Output range, inclusive: from the line containing "M2078,119l31,34 101,42 99,67 16,9" to the line containing "M1951,372l11,3". Restate those lines from the data below word for word and only those.

--- START ---

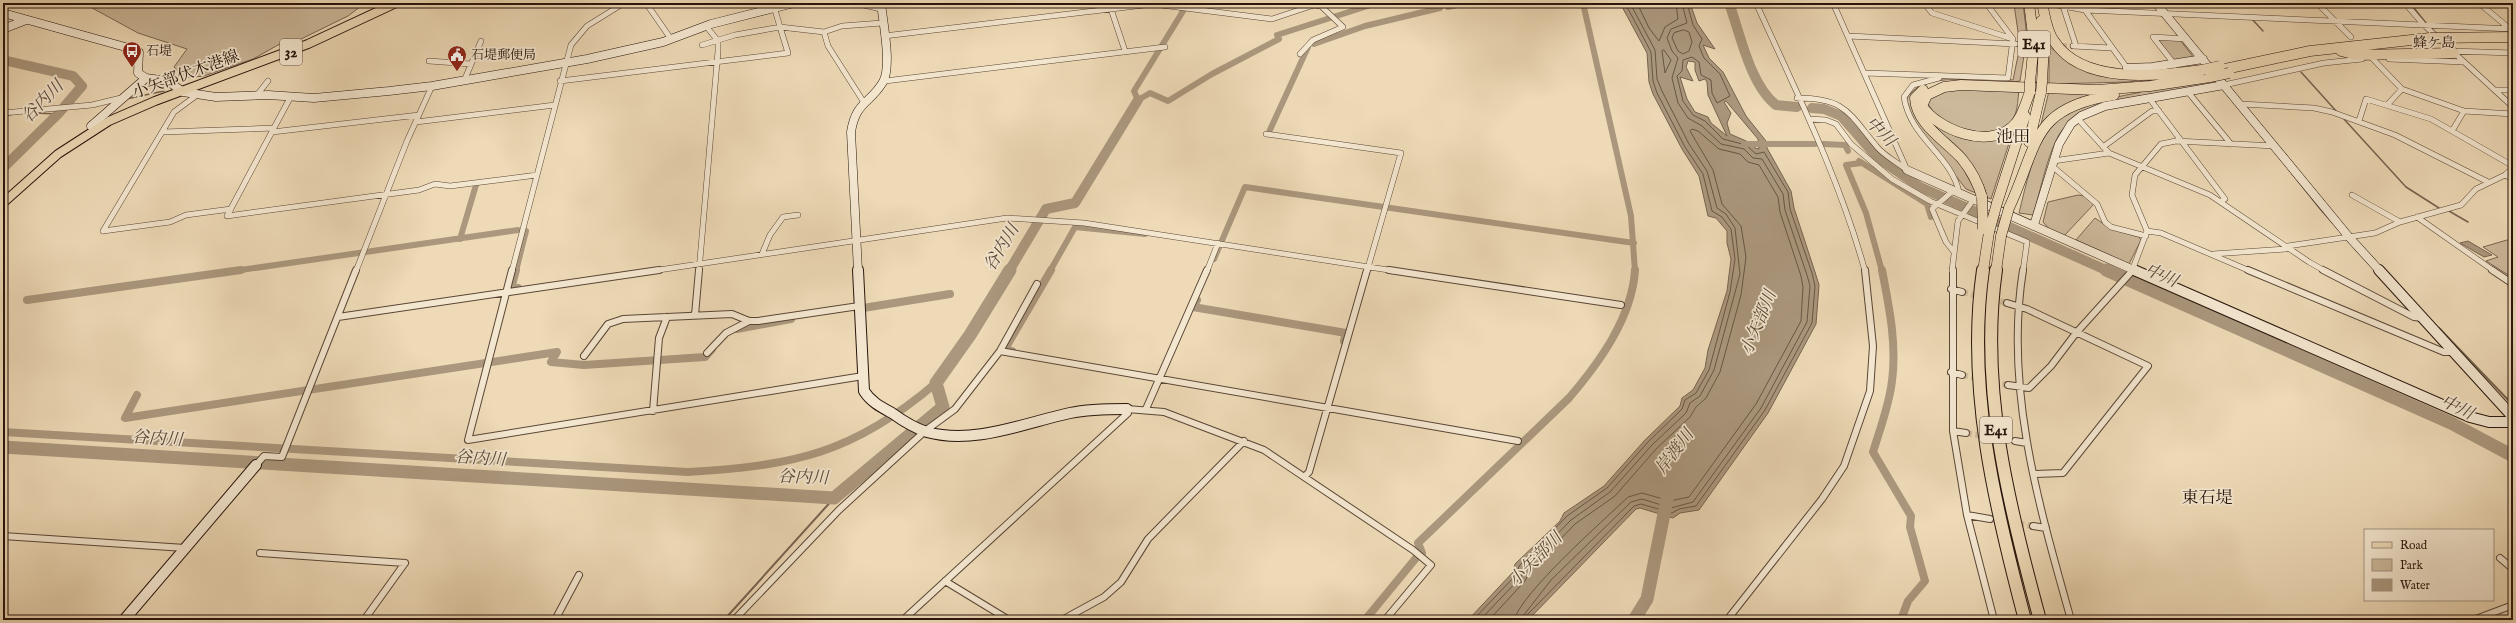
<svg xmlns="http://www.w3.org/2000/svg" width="2516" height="623" viewBox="0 0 2516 623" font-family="'IM FELL English','Noto Serif JP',serif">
  <rect width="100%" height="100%" fill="#eedab7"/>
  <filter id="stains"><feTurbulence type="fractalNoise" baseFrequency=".005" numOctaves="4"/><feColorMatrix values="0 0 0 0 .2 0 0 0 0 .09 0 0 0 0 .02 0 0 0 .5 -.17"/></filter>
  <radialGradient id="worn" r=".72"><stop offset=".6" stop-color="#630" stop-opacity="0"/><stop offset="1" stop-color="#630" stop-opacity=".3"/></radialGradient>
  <path fill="#ccb89a" stroke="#7a6652" d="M83,3h282l-17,13 -47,23 -23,6 -25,14 -49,17 -20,2 -10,-11 13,-18 -49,-16z
    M2023,3l4,34 -7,44c-28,6 -92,-15 -109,16l30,44 22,27 13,25 -10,-4 -50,-64 -11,-24c17,-33 77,-23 108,-21l7,-34 -6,-42z
    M2158,39l22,1 15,19 -21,2z
    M2049,46l17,14 12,5 85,12 -35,5 -79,2z
    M2215,80l4,5 -73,10c-19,4 -70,17 -83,34 -14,17 -23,64 -30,86l-14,-2c7,-28 13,-59 30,-83 25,-36 122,-40 166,-50z
    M1953,88l66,1c-1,9 -1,20 -5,28 -12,22 -49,16 -67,6 -9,-5 -14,-11 -19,-19l2,-7z
    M2049,91l50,4 -58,29z
    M1928,119l34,16 51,-4 -22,68 -5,-2c3,-17 -45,-65 -58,-78z
    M2078,195l6,1 10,8 -30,32 -14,-6 -7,-8 5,-20z
    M2095,218l16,11 28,8 2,3 -12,24 -53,-24z
    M2507,240l6,1v37l-27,-17 12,-4 -15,-10z"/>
  <path fill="#aa977d" stroke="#76634f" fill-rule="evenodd" d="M1620,3h70l7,20 18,26 -12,-4 6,13 14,14 23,44 20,25 1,7 24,43 3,17 21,64 4,13 -3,39 -48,89 -69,97 -19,3 -7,5 -33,-10 -4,1 -108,111h-60l46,-49 1,-7 45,-43 4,-8 40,-27 41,-46 35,-34 2,-8 11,-8 12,-22 3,-18 19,-59 4,-32 -4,-16v-12l-11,-13 -8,-2 -9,-40 -17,-27 -29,-55 -4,-12 -2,-29zM1688,61l7,1v8l4,11 6,-2 2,3 1,13 19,41 -16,-13 -3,-6 -13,-5 -8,-13 -7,-22 13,4 -7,-14zM1726,101l32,38 1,10 -4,-1 -2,-4 -23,-10 -3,-11 4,-10 -7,-11z
    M2468,241l24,14 -8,2 -24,-14z"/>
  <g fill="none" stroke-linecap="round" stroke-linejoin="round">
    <path stroke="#685644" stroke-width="1" d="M1637,3l12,25 10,13 6,-14 13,-8 -2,-16
      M1684,30l5,2 3,10 -3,9 -6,3 -5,-3 -6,-13 2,-5z
      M1664,50l7,10 -6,13 -3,-22z
      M1473,620l44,-46 2,-8 48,-50 40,-28 41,-46 34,-33 3,-9 11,-7 13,-23 21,-78 5,-33 -4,-30 -9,-12 -10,-6 -9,-37 -18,-27 -28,-54 -4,-12 -2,-29 -26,-49
      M1480,620l41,-43 3,-9 47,-48 39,-28 42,-47 34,-32 4,-10 10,-7 14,-26 26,-96 -5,-46 -9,-14 -9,-6 -10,-37 -18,-27 -27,-53 -5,-12 -2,-29 -25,-47
      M1489,620l36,-39 5,-10 45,-47 40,-28 41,-47 34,-32 6,-10 10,-9 14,-26 21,-77 5,-38 -5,-31 -19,-22 -9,-34 -23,-39 2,-2 6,2 21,18 21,5 8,8 11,3 19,32 2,15 21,64 2,11 -2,34 -45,83 -67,93 -19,4 -28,-8 -14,4c-25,24 -106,95 -114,123
      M1520,620l31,-40 80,-78 11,-3 29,9 22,-6 68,-94 46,-86 3,-36 -3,-11 -22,-65 -2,-16 -21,-35 -9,-1 -9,-9 -23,-5 -19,-18 -14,-8 -10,-15 -6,-25 6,-20 -6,-7 -5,-13 4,-9 16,-6 -5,-20
      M1525,620l1,-4 108,-110 7,-2 31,9 7,-4 17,-3 69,-96 47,-87 3,-37 -3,-13 -22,-64 -2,-17 -24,-40 -8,2 -10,-9 -23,-6 -18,-18 -12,-6 -10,-14 -6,-25 5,-5 1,-11 9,-3 7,5 2,13 10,5 1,13 5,10 13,-7 -10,-22 -16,-16 -5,-12 3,-7 -9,-14 -6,-22"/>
    <path stroke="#76634f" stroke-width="1.5" d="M2410,3l16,20
      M373,9l12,-6
      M2251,18l12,13
      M2301,72l36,40
      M126,99l38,-8
      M34,113l24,1
      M3,116l11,-2
      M2343,118l63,69 33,21
      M2286,166l35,44 53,59
      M2449,211l19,11"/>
    <path stroke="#76634f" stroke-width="2" d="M2439,328l74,77
      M724,620l110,-122"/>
    <path stroke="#aa977d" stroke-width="6" d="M1188,3l-54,88 4,9 12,-7 18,8 44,-27 67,-35 -2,-4 100,-32
      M1583,3l48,213 4,55
      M1448,7l17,-4
      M1314,44l51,-18 75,-18
      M1269,132l39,-85
      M1744,144h71
      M1823,144l22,1 3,6
      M1876,160h4
      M1859,161l68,43 4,13
      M1861,163l-15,2 20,48 16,58
      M460,239l16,-54
      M1214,259l31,-72 389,56
      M234,271l284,-41
      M516,271l10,-40
      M1050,271l25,-44 70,7"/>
    <path stroke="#aa977d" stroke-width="8" d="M516,270l-5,19 7,-1
      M1882,270c7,36 15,74 10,111 -3,25 -12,48 -19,71l38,64 -1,11 15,54 -17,20 -7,19
      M27,300l214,-30
      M1197,300l-4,7 153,26 -2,8
      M857,309l93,-15
      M737,329l54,-10
      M1012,351l-7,-2 46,-79
      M137,395l-12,23 432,-66 -6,10 33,3 121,-8 7,-8
      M3,432l685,40c106,-6 166,-19 248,-89
      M1422,553l-4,-10 151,-145c30,-35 63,-80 66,-128
      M1365,620l51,-62"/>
    <path stroke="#aa977d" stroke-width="10" d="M1729,3c11,30 21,82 47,102l21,2
      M3,60l70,16 9,10 -24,28 -55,54
      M1812,108l12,1 17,7 37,42 42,29 188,84
      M1009,271l37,-62 29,-6 63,-103"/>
    <path stroke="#aa977d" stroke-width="13" d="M2106,270l345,153 62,33
      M3,447l831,51 109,-91 -7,-24 34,-48 40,-65
      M1634,620l13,-21 20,-100"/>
    <path stroke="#d0bc9d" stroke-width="5" stroke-dasharray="5 2.5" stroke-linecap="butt" d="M2017,44l56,2"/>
    <path stroke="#d0bc9d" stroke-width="6" stroke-dasharray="6 3.5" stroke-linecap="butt" d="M1962,292l20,5
      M1991,299l16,4
      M1962,375l18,4
      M1993,382l15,3
      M1966,433l49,8
      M1990,519l43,7"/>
    <path stroke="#d0bc9d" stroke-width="8" stroke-dasharray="8 4" stroke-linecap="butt" d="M2129,71l17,24"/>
    <g stroke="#594636" stroke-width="6">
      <path id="street-far1" d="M646,3l25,36
        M773,3l7,24 44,5 18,-6 40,-3
        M855,3l26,6
        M1109,3l16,48
        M1756,3c40,88 83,174 109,268
        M1833,3l74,167
        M1924,3l8,10 81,26
        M2046,3l39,7 428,19
        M2321,3l-2,2 32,32
        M2405,3l18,21 90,83
        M2479,3l31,26
        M2063,6l13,40
        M2085,10l42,58
        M824,32l4,14 35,55
        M884,36l269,-32 119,15 42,-14 7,1
        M1848,36l168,8
        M2073,46l38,2
        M2451,51l62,2
        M1300,54l13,-14 30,-13 -22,-21
        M2370,56l32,33 62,22 49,3
        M2389,59l75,3
        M429,61l42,3
        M2175,65l-22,-28 33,2
        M1865,73l143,5 5,-39 -27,-36
        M1939,78l-26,7 -9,12c6,41 47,58 55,95
        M464,81l17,-40
        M560,81l228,-28 -8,-26 -45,8 -33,10
        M885,81l280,-34
        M2224,85l100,-22 38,-4
        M2495,90h18
        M2188,92l43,52
        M257,95l11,-14
        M1797,98c50,0 52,16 81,50 7,8 20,15 29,22
        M2149,98l76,101 -4,2
        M2241,104l73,4 18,4 63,23 93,47
        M2387,105l15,-16
        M2464,111l-12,20 61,35
        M3,113l89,-8 29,-7
        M1809,119l17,1 10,4 15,20 41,35 38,22 97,41 -4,29
        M2078,119l31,34 101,42 99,67 16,9
        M2359,121l7,-22 65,20 21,12
        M416,122l139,-17
        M163,132l111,-4
        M272,132l147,-17
        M1266,134l135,19 -34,118
        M2103,147l49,-36h7
        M2053,161l56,-8
        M2052,166l45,38 8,18 6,5 35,9
        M2505,175l8,4
        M1954,190l-22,19 14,33 8,10
        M2352,195l48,27
        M227,216l192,-26 16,-6 15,2 87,-11
        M227,216l63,-118
        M2417,217l77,54
        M103,231l71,-119 23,-17
        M103,231l67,-9 16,-7 45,-6
        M2147,231l14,2 89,38
        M762,254l8,-19 13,-18 15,-2
        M2213,254l73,-5 2,-3 87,-13 25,-11 61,-17 15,-16 29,-14 8,-7
        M356,271l51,-130 25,-55
        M512,271l59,-226 16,-19 37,-23
        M652,271l355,-53 77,5 311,48
        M699,271l19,-220v-10l-12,-15
        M1207,271l11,-28
        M1952,271l6,-50 16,-22
        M2132,271l15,-40 -15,-36 3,-20 26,-31 15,-3 99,5"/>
    </g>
    <g stroke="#594636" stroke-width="8">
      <path id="street" d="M512,270l-44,170 395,-64
        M1389,270l232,35
        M1953,270v161l14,84 27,105
        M2023,270c-19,119 16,236 48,350
        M2248,270l196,82h9
        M2323,270l91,47 8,1
        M2492,270l21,14
        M1951,289l11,3
        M2007,303l20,6 121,57 -85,107 -28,1
        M695,315l4,-45
        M338,317l321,-47
        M1000,351l518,90
        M707,353l19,-20 23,-12
        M584,356l24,-32 15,-5 109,-5 17,7h9l101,-15
        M1951,372l11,3
        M2008,385l21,3 22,-22 25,-33 57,-63
        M1146,409l61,-139
        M653,411l6,-73 8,-21
        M1953,431l13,2
        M2015,441l12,2
        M256,465l8,-9 18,1 74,-187
        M1304,477l5,-5 58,-202
        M1967,515l23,4
        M2033,526l13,2
        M3,536l182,12
        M260,553l145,10
        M2500,558l13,11
        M945,581l64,39
        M364,620l41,-57
        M555,620l24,-45
        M734,620l105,-110 86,-79 30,-22 45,-58 37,-67
        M903,620l225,-207 -1,-4 37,3 100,38 149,100 18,15 -46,55
        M1062,620l42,-23 17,-15 27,-43 96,-98
        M1727,620l95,-121 22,-33 26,-75 3,-45 -8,-76
        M2473,620l40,-15"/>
    </g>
    <g stroke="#27140b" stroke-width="9">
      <path id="secondary-far1" d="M2156,3l193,234 31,34
        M3,13l133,37 3,2 -1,21 8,5 22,3 15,11 33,5 52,-2 46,3 75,-7 43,-5 155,-27 76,-17 48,-18 83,-21
        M3,29l23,-9
        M2127,68l25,-1 51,-8
        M96,128l-5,-2 55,-48
        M1907,170l229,101
        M2034,225l25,-81 12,-20 10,-8 24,-10 119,-21
        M858,271l-7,-139c5,-31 19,-28 32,-50 9,-16 0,-60 -2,-79"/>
    </g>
    <g stroke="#27140b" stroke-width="12">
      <path id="secondary" d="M858,270l6,121c7,11 17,16 28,22 11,8 22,15 35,19 47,13 97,-9 143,-19 19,-4 38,-4 57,-4
        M2134,270l336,147 19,5h24
        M2379,270l134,147
        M124,620l132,-155"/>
    </g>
    <g stroke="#27140b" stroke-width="10">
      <path id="primary" d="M3,203l55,-49 51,-33 46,-20 153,-57 88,-41"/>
    </g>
    <g stroke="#27140b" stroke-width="11">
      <path id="highway-far1" d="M2029,3l5,40 -4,39
        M2042,3c3,12 4,27 12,38 28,44 104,35 148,29
        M2041,21l3,22 -2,39
        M2341,51l16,4 97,-2
        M2225,69l85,-18 120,-13
        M1923,90l-8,8c1,26 31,43 47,61 9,11 16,24 20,38
        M2030,92c-5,12 -8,27 -18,35 -24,22 -74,3 -90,-21l5,-11 17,-8 17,-2 136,5 53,-4 60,-9
        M2029,142l12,-50
        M1997,203l28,-87
        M2009,208c30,-64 21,-100 105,-113
        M1983,271l6,-39
        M1996,271l5,-35"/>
    </g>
    <g stroke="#27140b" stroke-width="14">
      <path id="highway" d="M1983,270c-17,117 12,237 42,350
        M1996,270c-17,118 13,237 44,350"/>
    </g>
    <use href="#street-far1" stroke="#f4e7d0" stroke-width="5"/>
    <use href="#street" stroke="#f4e7d0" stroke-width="6"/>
    <use href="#secondary-far1" stroke="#f4e7d0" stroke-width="8"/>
    <use href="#secondary" stroke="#f4e7d0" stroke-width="10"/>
    <use href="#primary" stroke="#eedab7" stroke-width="8"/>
    <use href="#highway-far1" stroke="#eedab7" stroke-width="10"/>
    <use href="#highway" stroke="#eedab7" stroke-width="12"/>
    <g stroke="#27140b" stroke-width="11" stroke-linecap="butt">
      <path id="highway-bridge" d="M2430,38l83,-1
        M2202,70l18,-4
        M2210,77l19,-4
        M2030,82v10
        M2041,92l1,-10
        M1982,197l1,32
        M1989,232l8,-29
        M2001,236l8,-28"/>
    </g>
    <use href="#highway-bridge" stroke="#eedab7" stroke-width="10"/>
  </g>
  <defs>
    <g id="bus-pin" transform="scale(1)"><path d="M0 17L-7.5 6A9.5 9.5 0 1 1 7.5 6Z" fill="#8f2418" stroke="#f4e7d0"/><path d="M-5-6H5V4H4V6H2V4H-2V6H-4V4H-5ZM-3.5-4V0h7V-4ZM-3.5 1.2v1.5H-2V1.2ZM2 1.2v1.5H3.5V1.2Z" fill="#fff"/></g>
    <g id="civic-pin" transform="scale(1)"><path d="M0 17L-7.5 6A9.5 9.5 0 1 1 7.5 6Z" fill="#8f2418" stroke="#f4e7d0"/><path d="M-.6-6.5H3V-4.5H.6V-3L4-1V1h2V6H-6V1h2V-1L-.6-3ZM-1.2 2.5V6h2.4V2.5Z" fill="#fff"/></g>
  </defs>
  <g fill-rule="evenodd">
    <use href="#bus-pin" x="132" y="51"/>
    <use href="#civic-pin" x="457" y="55"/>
  </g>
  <g text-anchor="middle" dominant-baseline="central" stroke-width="3.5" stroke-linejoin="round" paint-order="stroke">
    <g font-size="13" fill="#27140b" stroke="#f4e7d0" text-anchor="start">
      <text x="146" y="51">石堤</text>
      <text x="471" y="55">石堤郵便局</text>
    </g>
    <g font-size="14" fill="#27140b" stroke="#f4e7d0">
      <text x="2434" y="43">蜂ケ島</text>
    </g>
    <g fill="#f4e7d0" stroke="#645346" stroke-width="1">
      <rect x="2018" y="31" width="32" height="26" rx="3"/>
      <rect x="280" y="39" width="22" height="26" rx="3"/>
      <rect x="1980" y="417" width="32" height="26" rx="3"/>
    </g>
    <g font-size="15" font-weight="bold" fill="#27140b">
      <text x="2034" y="44">E41</text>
      <text x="291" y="52">32</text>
      <text x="1996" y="430">E41</text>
    </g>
    <g font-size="16" fill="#27140b" stroke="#f4e7d0">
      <text transform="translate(186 75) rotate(-20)">小矢部伏木港線</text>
    </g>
    <g font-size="17" font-style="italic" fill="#5b4839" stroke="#f4e7d0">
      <text transform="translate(43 102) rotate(-46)">谷内川</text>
      <text transform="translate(1880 132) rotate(45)">中川</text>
      <text transform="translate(1002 248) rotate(-59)">谷内川</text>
      <text transform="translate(2161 276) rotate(24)">中川</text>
      <text transform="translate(1759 323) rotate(-68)">小矢部川</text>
      <text transform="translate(2457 408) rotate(26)">中川</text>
      <text transform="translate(157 439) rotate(4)">谷内川</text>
      <text transform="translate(1675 452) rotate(-53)">岸渡川</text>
      <text transform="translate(480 459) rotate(4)">谷内川</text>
      <text transform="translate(803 478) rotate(2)">谷内川</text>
      <text transform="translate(1536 560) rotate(-46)">小矢部川</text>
    </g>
    <g font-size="17" fill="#27140b" stroke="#f4e7d0">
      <text x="2013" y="137">池田</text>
      <text x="2207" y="498">東石堤</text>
    </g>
  </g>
  <rect width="2516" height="623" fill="none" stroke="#eedab7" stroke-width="16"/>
  <rect x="4" y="4" width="2508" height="615" fill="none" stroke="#27140b" stroke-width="2"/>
  <rect x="8" y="8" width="2500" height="607" fill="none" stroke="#27140b"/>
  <rect x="2364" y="529" width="130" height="72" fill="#f4e7d0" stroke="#a29381"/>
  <rect x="2372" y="542" width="20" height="6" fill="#eedab7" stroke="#a29381"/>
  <text x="2400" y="549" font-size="12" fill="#27140b">Road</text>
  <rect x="2372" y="559" width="20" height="12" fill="#ccb89a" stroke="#a29381"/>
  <text x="2400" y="569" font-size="12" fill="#27140b">Park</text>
  <rect x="2372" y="579" width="20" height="12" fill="#aa977d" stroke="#a29381"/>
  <text x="2400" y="589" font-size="12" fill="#27140b">Water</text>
  <rect width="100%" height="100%" filter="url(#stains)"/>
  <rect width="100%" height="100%" fill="url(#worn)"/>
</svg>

--- END ---

:: WRITTEN RESPONSE ::
        M2078,119l31,34 101,42 99,67 16,9
        M2359,121l7,-22 65,20 21,12
        M416,122l139,-17
        M163,132l111,-4
        M272,132l147,-17
        M1266,134l135,19 -34,118
        M2103,147l49,-36h7
        M2053,161l56,-8
        M2052,166l45,38 8,18 6,5 35,9
        M2505,175l8,4
        M1954,190l-22,19 14,33 8,10
        M2352,195l48,27
        M227,216l192,-26 16,-6 15,2 87,-11
        M227,216l63,-118
        M2417,217l77,54
        M103,231l71,-119 23,-17
        M103,231l67,-9 16,-7 45,-6
        M2147,231l14,2 89,38
        M762,254l8,-19 13,-18 15,-2
        M2213,254l73,-5 2,-3 87,-13 25,-11 61,-17 15,-16 29,-14 8,-7
        M356,271l51,-130 25,-55
        M512,271l59,-226 16,-19 37,-23
        M652,271l355,-53 77,5 311,48
        M699,271l19,-220v-10l-12,-15
        M1207,271l11,-28
        M1952,271l6,-50 16,-22
        M2132,271l15,-40 -15,-36 3,-20 26,-31 15,-3 99,5"/>
    </g>
    <g stroke="#594636" stroke-width="8">
      <path id="street" d="M512,270l-44,170 395,-64
        M1389,270l232,35
        M1953,270v161l14,84 27,105
        M2023,270c-19,119 16,236 48,350
        M2248,270l196,82h9
        M2323,270l91,47 8,1
        M2492,270l21,14
        M1951,289l11,3
        M2007,303l20,6 121,57 -85,107 -28,1
        M695,315l4,-45
        M338,317l321,-47
        M1000,351l518,90
        M707,353l19,-20 23,-12
        M584,356l24,-32 15,-5 109,-5 17,7h9l101,-15
        M1951,372l11,3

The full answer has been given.